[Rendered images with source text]
——————
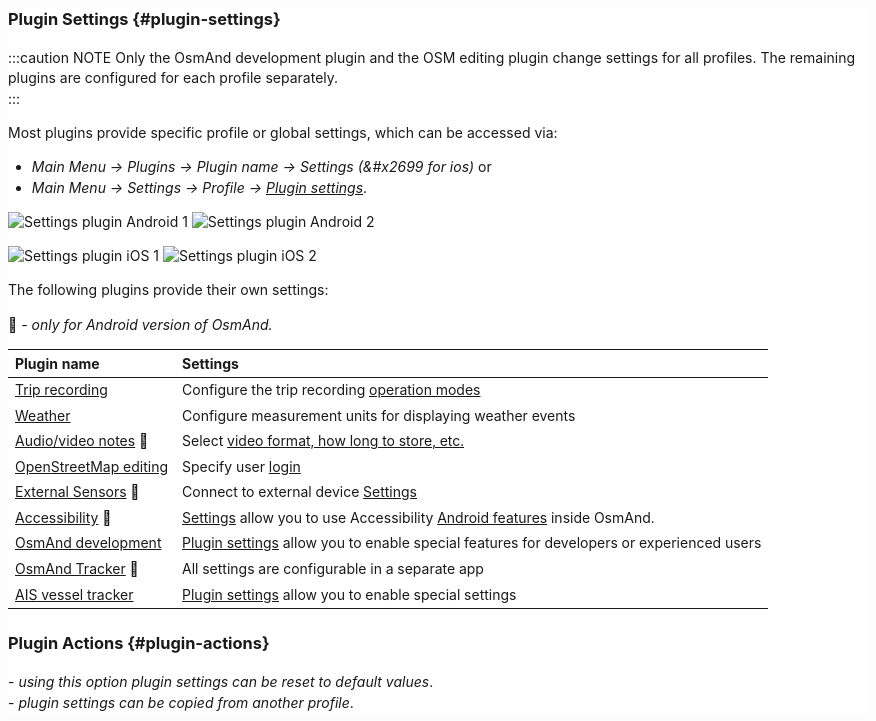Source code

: 
### Plugin Settings {#plugin-settings}

:::caution NOTE
Only the OsmAnd development plugin and the OSM editing plugin change settings for all profiles. The remaining plugins are configured for each profile separately.  
:::

Most plugins provide specific profile or global settings, which can be accessed via:

- *Main Menu → Plugins → Plugin name → Settings (&#x2699 for ios)* or  
- *Main Menu → Settings → Profile → [Plugin settings](../personal/profiles.md#plugin-settings)*.  

<Tabs groupId="operating-systems" queryString="current-os">

<TabItem value="android" label="Android">

![Settings plugin Android 1](@site/static/img/plugins/development/access_plugin_settings_andr_2.png) ![Settings plugin Android 2](@site/static/img/plugins/development/access_plugin_settings_andr_1.png)

</TabItem>

<TabItem value="ios" label="iOS">

![Settings plugin iOS 1](@site/static/img/plugins/development/access_plugin_settings_ios_2.png) ![Settings plugin iOS 2](@site/static/img/plugins/development/access_plugin_settings_ios_1.png)

</TabItem>

</Tabs>

The following plugins provide their own settings:

🤖 *- only for Android version of OsmAnd.*

| Plugin name | Settings |
|:------------|:-------|
| [Trip recording](#trip-recording) | Сonfigure the trip recording [operation modes](../plugins/trip-recording.md#required-setup-parameters) |
| [Weather](#weather) | Configure measurement units for displaying weather events |
|[Audio/video notes](#audiovideo-notes) 🤖  | Select [video format, how long to store, etc.](../plugins/audio-video-notes.md#plugin-settings) |
|[OpenStreetMap editing](#openstreetmap-editing)| Specify user [login](../plugins/osm-editing.md#settings)  |
|  [External Sensors](#external-sensors) 🤖  | Connect to external device [Settings](../plugins/external-sensors.md#required-setup-parameters) |
|  [Accessibility](#accessibility) 🤖  | [Settings](../plugins/accessibility.md#plugin-settings) allow you to use Accessibility [Android features](https://www.android.com/accessibility/) inside OsmAnd. |
| [OsmAnd development](#osmand-development) | [Plugin settings](../plugins/development.md#plugin-settings) allow you to enable special features for developers or experienced users |
|  [OsmAnd Tracker](#osmand-tracker) 🤖  | All settings are configurable in a separate app |
| [AIS vessel tracker](#ais-vessel-tracker) | [Plugin settings](../plugins/ais-tracker.md#plugin-settings) allow you to enable special settings |

### Plugin Actions {#plugin-actions}

**<Translate android="true" ids="reset_plugin_to_default"/>** - *using this option plugin settings can be reset to default values*.  
**<Translate android="true" ids="copy_from_other_profile"/>** - *plugin settings can be copied from another profile*.

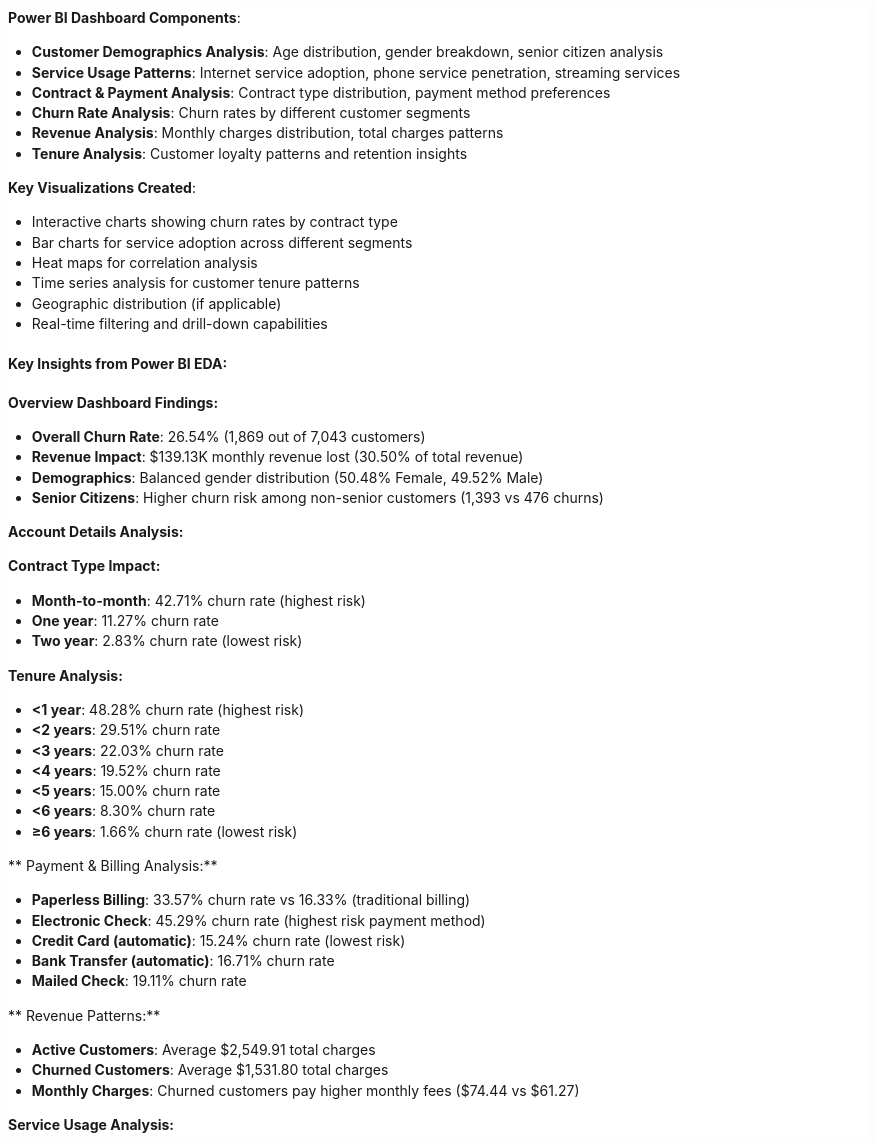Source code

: **Power BI Dashboard Components**:
- **Customer Demographics Analysis**: Age distribution, gender breakdown, senior citizen analysis
- **Service Usage Patterns**: Internet service adoption, phone service penetration, streaming services
- **Contract & Payment Analysis**: Contract type distribution, payment method preferences
- **Churn Rate Analysis**: Churn rates by different customer segments
- **Revenue Analysis**: Monthly charges distribution, total charges patterns
- **Tenure Analysis**: Customer loyalty patterns and retention insights

**Key Visualizations Created**:
- Interactive charts showing churn rates by contract type
- Bar charts for service adoption across different segments
- Heat maps for correlation analysis
- Time series analysis for customer tenure patterns
- Geographic distribution (if applicable)
- Real-time filtering and drill-down capabilities

#### Key Insights from Power BI EDA:

**Overview Dashboard Findings:**
- **Overall Churn Rate**: 26.54% (1,869 out of 7,043 customers)
- **Revenue Impact**: $139.13K monthly revenue lost (30.50% of total revenue)
- **Demographics**: Balanced gender distribution (50.48% Female, 49.52% Male)
- **Senior Citizens**: Higher churn risk among non-senior customers (1,393 vs 476 churns)

**Account Details Analysis:**

**Contract Type Impact:**
- **Month-to-month**: 42.71% churn rate (highest risk)
- **One year**: 11.27% churn rate
- **Two year**: 2.83% churn rate (lowest risk)

**Tenure Analysis:**
- **<1 year**: 48.28% churn rate (highest risk)
- **<2 years**: 29.51% churn rate
- **<3 years**: 22.03% churn rate
- **<4 years**: 19.52% churn rate
- **<5 years**: 15.00% churn rate
- **<6 years**: 8.30% churn rate
- **≥6 years**: 1.66% churn rate (lowest risk)

** Payment & Billing Analysis:**
- **Paperless Billing**: 33.57% churn rate vs 16.33% (traditional billing)
- **Electronic Check**: 45.29% churn rate (highest risk payment method)
- **Credit Card (automatic)**: 15.24% churn rate (lowest risk)
- **Bank Transfer (automatic)**: 16.71% churn rate
- **Mailed Check**: 19.11% churn rate

** Revenue Patterns:**
- **Active Customers**: Average $2,549.91 total charges
- **Churned Customers**: Average $1,531.80 total charges
- **Monthly Charges**: Churned customers pay higher monthly fees ($74.44 vs $61.27)

**Service Usage Analysis:**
——————
## Assignment
With pictures excluded, the data must be transcribed in full and to the letter.

## Task output
Source code

: 
### Plugin Settings {#plugin-settings}

:::caution NOTE
Only the OsmAnd development plugin and the OSM editing plugin change settings for all profiles. The remaining plugins are configured for each profile separately.  
:::

Most plugins provide specific profile or global settings, which can be accessed via:

- *Main Menu → Plugins → Plugin name → Settings (&#x2699 for ios)* or  
- *Main Menu → Settings → Profile → [Plugin settings](../personal/profiles.md#plugin-settings)*.  

<Tabs groupId="operating-systems" queryString="current-os">

<TabItem value="android" label="Android">

![Settings plugin Android 1](@site/static/img/plugins/development/access_plugin_settings_andr_2.png) ![Settings plugin Android 2](@site/static/img/plugins/development/access_plugin_settings_andr_1.png)

</TabItem>

<TabItem value="ios" label="iOS">

![Settings plugin iOS 1](@site/static/img/plugins/development/access_plugin_settings_ios_2.png) ![Settings plugin iOS 2](@site/static/img/plugins/development/access_plugin_settings_ios_1.png)

</TabItem>

</Tabs>

The following plugins provide their own settings:

🤖 *- only for Android version of OsmAnd.*

| Plugin name | Settings |
|:------------|:-------|
| [Trip recording](#trip-recording) | Сonfigure the trip recording [operation modes](../plugins/trip-recording.md#required-setup-parameters) |
| [Weather](#weather) | Configure measurement units for displaying weather events |
|[Audio/video notes](#audiovideo-notes) 🤖  | Select [video format, how long to store, etc.](../plugins/audio-video-notes.md#plugin-settings) |
|[OpenStreetMap editing](#openstreetmap-editing)| Specify user [login](../plugins/osm-editing.md#settings)  |
|  [External Sensors](#external-sensors) 🤖  | Connect to external device [Settings](../plugins/external-sensors.md#required-setup-parameters) |
|  [Accessibility](#accessibility) 🤖  | [Settings](../plugins/accessibility.md#plugin-settings) allow you to use Accessibility [Android features](https://www.android.com/accessibility/) inside OsmAnd. |
| [OsmAnd development](#osmand-development) | [Plugin settings](../plugins/development.md#plugin-settings) allow you to enable special features for developers or experienced users |
|  [OsmAnd Tracker](#osmand-tracker) 🤖  | All settings are configurable in a separate app |
| [AIS vessel tracker](#ais-vessel-tracker) | [Plugin settings](../plugins/ais-tracker.md#plugin-settings) allow you to enable special settings |

### Plugin Actions {#plugin-actions}

**<Translate android="true" ids="reset_plugin_to_default"/>** - *using this option plugin settings can be reset to default values*.  
**<Translate android="true" ids="copy_from_other_profile"/>** - *plugin settings can be copied from another profile*.

Source code

: **Power BI Dashboard Components**:
- **Customer Demographics Analysis**: Age distribution, gender breakdown, senior citizen analysis
- **Service Usage Patterns**: Internet service adoption, phone service penetration, streaming services
- **Contract & Payment Analysis**: Contract type distribution, payment method preferences
- **Churn Rate Analysis**: Churn rates by different customer segments
- **Revenue Analysis**: Monthly charges distribution, total charges patterns
- **Tenure Analysis**: Customer loyalty patterns and retention insights

**Key Visualizations Created**:
- Interactive charts showing churn rates by contract type
- Bar charts for service adoption across different segments
- Heat maps for correlation analysis
- Time series analysis for customer tenure patterns
- Geographic distribution (if applicable)
- Real-time filtering and drill-down capabilities

#### Key Insights from Power BI EDA:

**Overview Dashboard Findings:**
- **Overall Churn Rate**: 26.54% (1,869 out of 7,043 customers)
- **Revenue Impact**: $139.13K monthly revenue lost (30.50% of total revenue)
- **Demographics**: Balanced gender distribution (50.48% Female, 49.52% Male)
- **Senior Citizens**: Higher churn risk among non-senior customers (1,393 vs 476 churns)

**Account Details Analysis:**

**Contract Type Impact:**
- **Month-to-month**: 42.71% churn rate (highest risk)
- **One year**: 11.27% churn rate
- **Two year**: 2.83% churn rate (lowest risk)

**Tenure Analysis:**
- **<1 year**: 48.28% churn rate (highest risk)
- **<2 years**: 29.51% churn rate
- **<3 years**: 22.03% churn rate
- **<4 years**: 19.52% churn rate
- **<5 years**: 15.00% churn rate
- **<6 years**: 8.30% churn rate
- **≥6 years**: 1.66% churn rate (lowest risk)

** Payment & Billing Analysis:**
- **Paperless Billing**: 33.57% churn rate vs 16.33% (traditional billing)
- **Electronic Check**: 45.29% churn rate (highest risk payment method)
- **Credit Card (automatic)**: 15.24% churn rate (lowest risk)
- **Bank Transfer (automatic)**: 16.71% churn rate
- **Mailed Check**: 19.11% churn rate

** Revenue Patterns:**
- **Active Customers**: Average $2,549.91 total charges
- **Churned Customers**: Average $1,531.80 total charges
- **Monthly Charges**: Churned customers pay higher monthly fees ($74.44 vs $61.27)

**Service Usage Analysis:**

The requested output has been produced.